Congratulations to Maryland, where the state legislature during a special session overrode two anti-immigrant vetoes by Republican Gov. Larry Hogan. The Dignity Not Detention Act blocks private detention and phases out existing agreements between local jails and Immigration and Customs Enforcement (ICE). The Maryland Driver Privacy Act shields the privacy of immigrant drivers. Together, they represent historic gains and protections for the state’s immigrant communities.
CASA has been among the advocates fighting for this relief. In a statement, the executive director Gustavo Torres said that “Maryland declares that it stands with its immigrant families.”

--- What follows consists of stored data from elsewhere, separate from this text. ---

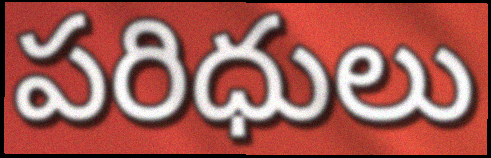
పరిధులుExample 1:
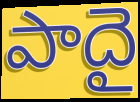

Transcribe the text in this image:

పాదై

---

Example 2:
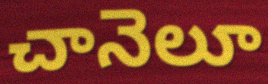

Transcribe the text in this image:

చానెలూ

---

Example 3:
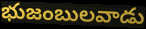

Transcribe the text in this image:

భుజంబులవాడు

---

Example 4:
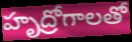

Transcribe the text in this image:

హృద్రోగాలతో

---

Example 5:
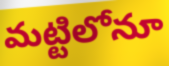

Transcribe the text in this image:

మట్టిలోనూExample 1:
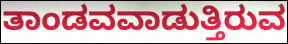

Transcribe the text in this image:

ತಾಂಡವವಾಡುತ್ತಿರುವ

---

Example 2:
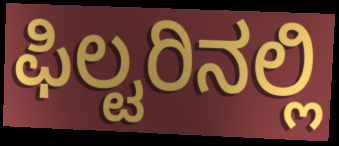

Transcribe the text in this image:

ಫಿಲ್ಟರಿನಲ್ಲಿ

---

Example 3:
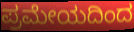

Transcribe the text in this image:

ಪ್ರಮೇಯದಿಂದ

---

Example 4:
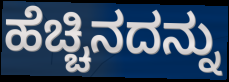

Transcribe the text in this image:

ಹೆಚ್ಚಿನದನ್ನು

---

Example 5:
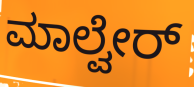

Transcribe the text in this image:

ಮಾಲ್ವೇರ್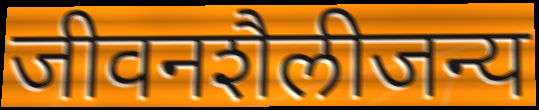
जीवनशैलीजन्यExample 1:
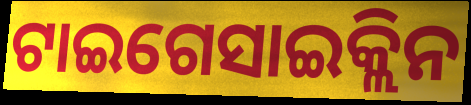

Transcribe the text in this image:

ଟାଇଗେସାଇକ୍ଲିନ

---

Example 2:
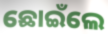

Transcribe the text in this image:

ଛୋଇଁଲେ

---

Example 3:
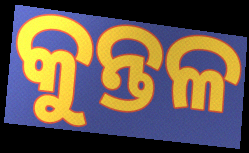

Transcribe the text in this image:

କୁନ୍ତଳ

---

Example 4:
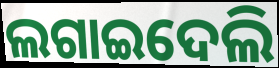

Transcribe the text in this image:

ଲଗାଇଦେଲି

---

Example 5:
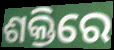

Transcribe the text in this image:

ଶକ୍ତିରେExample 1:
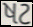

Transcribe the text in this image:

ષટ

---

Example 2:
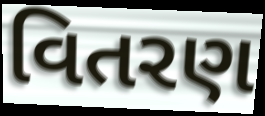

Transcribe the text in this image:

વિતરણ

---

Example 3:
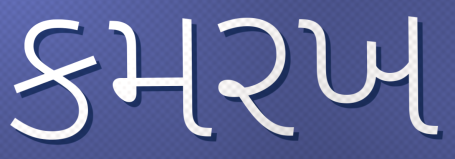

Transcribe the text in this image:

કમરખ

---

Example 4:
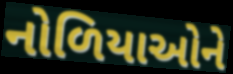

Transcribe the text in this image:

નોળિયાઓને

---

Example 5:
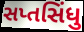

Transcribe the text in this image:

સપ્તસિંધુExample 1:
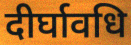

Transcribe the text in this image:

दीर्घावधि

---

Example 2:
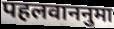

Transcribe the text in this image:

पहलवाननुमा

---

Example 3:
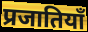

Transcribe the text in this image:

प्रजातियाँ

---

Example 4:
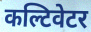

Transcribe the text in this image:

कल्टिवेटर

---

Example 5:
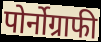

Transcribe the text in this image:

पोर्नोग्राफी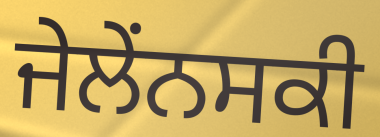
ਜੇਲੇਂਨਸਕੀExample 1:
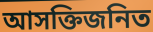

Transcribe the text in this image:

আসক্তিজনিত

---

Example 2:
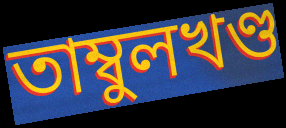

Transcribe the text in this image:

তাম্বুলখণ্ড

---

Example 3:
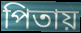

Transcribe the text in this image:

পিতায়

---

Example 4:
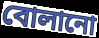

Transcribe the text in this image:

বোলানো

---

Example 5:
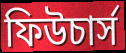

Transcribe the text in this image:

ফিউচার্স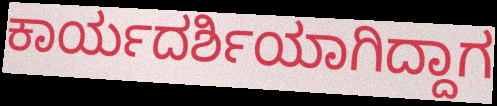
ಕಾರ್ಯದರ್ಶಿಯಾಗಿದ್ದಾಗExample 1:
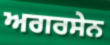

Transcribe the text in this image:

ਅਗਰਸੇਨ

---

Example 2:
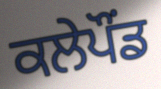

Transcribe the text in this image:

ਕਲੇਪੌਂਡ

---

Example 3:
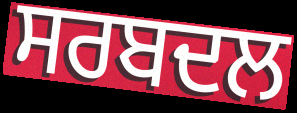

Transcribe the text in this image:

ਸਰਬਦਲ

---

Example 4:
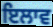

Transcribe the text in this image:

ਇਲਾਵ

“The victory at the statehouse helps end the terror that immigrants face at the hands of ICE in stamping out private ICE detention and in cutting ICE’s access to immigrant driver data,” Torres continued. “Better yet, it rejects the governor’s anti-immigrant policies, embracing the truth that immigrants are essential members of the Maryland family.”
Hogan had vetoed the measures earlier this year, still maintaining in a statement that he believed in “creating an inclusive and diverse Maryland” (this past August, he did issue a statement in support of welcoming refugees evacuated from Afghanistan). But this hasn’t exactly been the experience of immigrants themselves. CASA described one Maryland resident who was rear-ended in an accident only to have the arriving law enforcement officer turn her over to immigration officials.

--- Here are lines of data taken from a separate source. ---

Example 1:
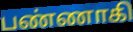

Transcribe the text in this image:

பண்ணாகி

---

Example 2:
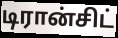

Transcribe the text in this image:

டிரான்சிட்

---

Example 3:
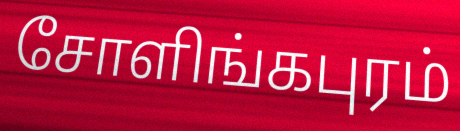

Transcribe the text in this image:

சோளிங்கபுரம்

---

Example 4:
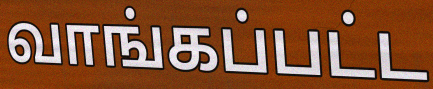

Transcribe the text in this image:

வாங்கப்பட்ட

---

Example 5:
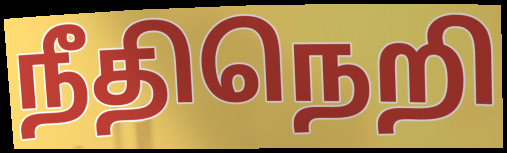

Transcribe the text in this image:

நீதிநெறி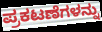
ಪ್ರಕಟಣೆಗಳನ್ನು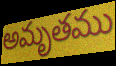
అమృతముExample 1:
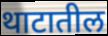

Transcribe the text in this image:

थाटातील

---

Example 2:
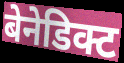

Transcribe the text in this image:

बेनेडिक्ट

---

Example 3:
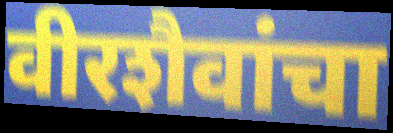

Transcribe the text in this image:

वीरशैवांचा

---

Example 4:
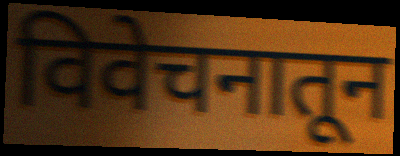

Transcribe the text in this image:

विवेचनातून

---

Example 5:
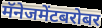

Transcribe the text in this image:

मॅनेजमेंटबरोबरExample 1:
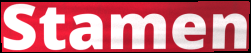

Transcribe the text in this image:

Stamen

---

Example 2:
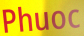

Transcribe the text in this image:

Phuoc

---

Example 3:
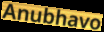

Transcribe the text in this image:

Anubhavo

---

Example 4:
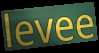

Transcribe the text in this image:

levee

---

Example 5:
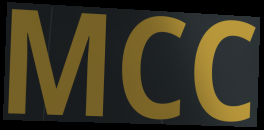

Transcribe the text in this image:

MCC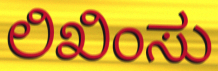
ಲಿಖಿಂಸು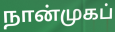
நான்முகப்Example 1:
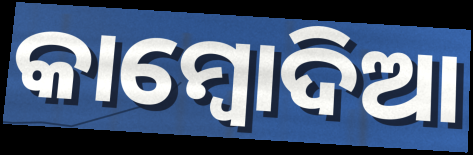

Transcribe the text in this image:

କାମ୍ବୋଦିଆ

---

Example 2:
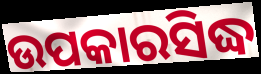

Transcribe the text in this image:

ଉପକାରସିଦ୍ଧ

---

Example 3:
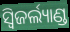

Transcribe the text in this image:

ସ୍ୱିଜର୍ଲ୍ୟାଣ୍ଡ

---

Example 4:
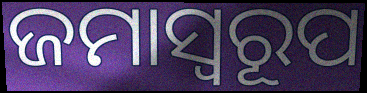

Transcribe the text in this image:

ଜମାସ୍ବରୂପ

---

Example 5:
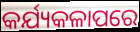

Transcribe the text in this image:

କର୍ଯ୍ୟକଳାପରେ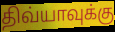
திவ்யாவுக்குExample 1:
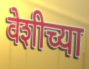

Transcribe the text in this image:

वेशीच्या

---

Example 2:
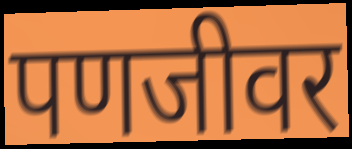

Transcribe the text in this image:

पणजीवर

“My family and I are relieved that our Maryland legislatures listened to our voices,” Claudia Ramos Ardon said. “That we can live in Maryland and prosper in Maryland without the fear of ICE or being detained for only being an immigrant.”
Maryland is also among the over one dozen states that allow undocumented residents to apply for a license and drive legally. But with ICE able to access driver’s license records, some immigrants have declined to apply, CASA said. “ICE has been detaining and deporting residents in states like Maryland with laws that were meant to increase community safety.” CASA said this week that “vetoes of these bills were overridden with overwhelming support by both chambers during the special session.” The group tweeted that immigrants and allies cheered as legislators overrode Hogan’s vetoes.
Maryland enacted the legislation as advocates continued to rally in the nation’s Capitol for a pathway to citizenship. “The immigrant communities I represent in Chicago deserve the certainty that comes with an earned pathway to a green card and citizenship—anything less would be a moral failure,” Rep. Chuy García said Tuesday. “Senate Democrats must find the courage to include a pathway to citizenship for all in the Build Back Better Act.